** INPUT FOR THIS TASK follows **
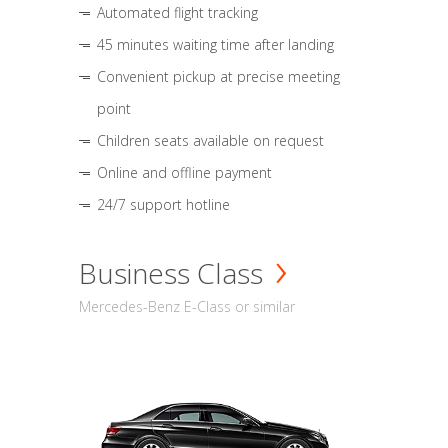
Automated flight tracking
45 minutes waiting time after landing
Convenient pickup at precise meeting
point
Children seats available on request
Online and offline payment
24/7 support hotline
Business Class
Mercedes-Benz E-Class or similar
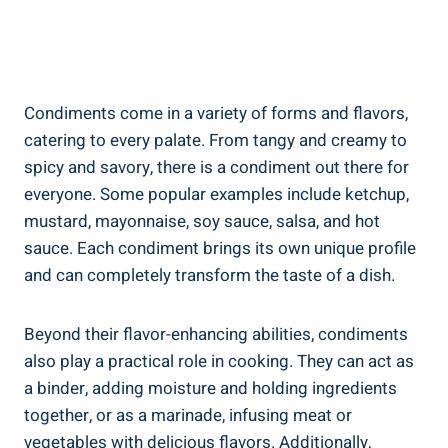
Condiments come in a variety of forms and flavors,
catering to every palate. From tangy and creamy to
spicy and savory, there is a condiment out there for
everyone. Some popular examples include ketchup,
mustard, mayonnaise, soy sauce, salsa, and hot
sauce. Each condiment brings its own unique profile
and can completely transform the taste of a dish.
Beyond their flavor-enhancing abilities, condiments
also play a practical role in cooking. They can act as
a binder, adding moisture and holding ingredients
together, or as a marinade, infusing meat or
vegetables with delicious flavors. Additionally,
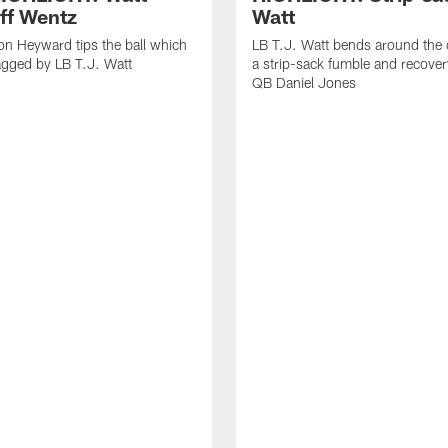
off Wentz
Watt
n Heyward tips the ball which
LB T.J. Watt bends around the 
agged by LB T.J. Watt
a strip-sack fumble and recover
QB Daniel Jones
** End of INPUT FOR THIS TASK **
Write out every line of text in the data above word for word, and leave the pictures out of your answer.

Automated flight tracking
45 minutes waiting time after landing
Convenient pickup at precise meeting
point
Children seats available on request
Online and offline payment
24/7 support hotline
Business Class
Mercedes-Benz E-Class or similar
Condiments come in a variety of forms and flavors,
catering to every palate. From tangy and creamy to
spicy and savory, there is a condiment out there for
everyone. Some popular examples include ketchup,
mustard, mayonnaise, soy sauce, salsa, and hot
sauce. Each condiment brings its own unique profile
and can completely transform the taste of a dish.
Beyond their flavor-enhancing abilities, condiments
also play a practical role in cooking. They can act as
a binder, adding moisture and holding ingredients
together, or as a marinade, infusing meat or
vegetables with delicious flavors. Additionally,
off Wentz
Watt
n Heyward tips the ball which
LB T.J. Watt bends around the 
agged by LB T.J. Watt
a strip-sack fumble and recover
QB Daniel Jones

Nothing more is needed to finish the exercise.